Exempt Individuals For Being a Mortgage Broker

Despite the broad definition of “mortgage loan originator” in the SAFE Act, there are some limited contexts where offering or negotiating residential mortgage loan terms would not make an individual a mortgage loan originator. The CFPB considers the provision in the definition that mortgage loan originators are individuals who “take an application” to imply a formality and commercial context that does not exist where:

  • an individual offers or negotiates terms of a residential mortgage loan with or on behalf of a member of his immediate family. Therefore, state statutes generally exclude from licensing and registration requirements an individual who offers or negotiates terms of a residential mortgage loan only with or on behalf of an immediate family member.
  • an individual seller provides financing to a buyer in the course of the sale of his own residence. The frequency with which a particular seller provides financing is so limited that the CFPB’s view is that Congress did not intend to require such sellers to obtain mortgage loan originator licenses.
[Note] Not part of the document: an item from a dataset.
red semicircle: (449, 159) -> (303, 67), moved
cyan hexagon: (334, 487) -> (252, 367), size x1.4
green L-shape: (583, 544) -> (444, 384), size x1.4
Therefore, state statutes generally exclude from licensing and registration requirements an individual who offers or negotiates terms of a residential mortgage loan only to the buyer, or a prospective buyer, of the seller’s residence.
  • a licensed attorney, in the course of representing the client, negotiates terms of a residential mortgage loan with a prospective lender on his client’s behalf, as the attorney owes significant duties of loyalty, competence, and diligence to his client. However, if the attorney is compensated by a lender, mortgage broker or other mortgage loan originator, the definition of “mortgage loan originator” and all associated licensing and registration requirements would apply.

License Renewal

A state-licensed mortgage loan originator must renew his license annually by:

  1. continuing to meet the minimum standards for license issuance.
  2. satisfying the continuing education requirement of at least eight hours of courses that have been reviewed and approved by the NMLS. These hours must include:
    1. three hours of federal law and regulations.
    2. two hours of ethics, including instruction on fraud, consumer protection, and fair lending issues.
    3. two hours of training related to lending standards for the nontraditional mortgage product marketplace. States may require more than eight hours and may include requirements for hours of education related to state laws.
Note
This is one fewer hour than the number of hours in ethics required for prelicensing education.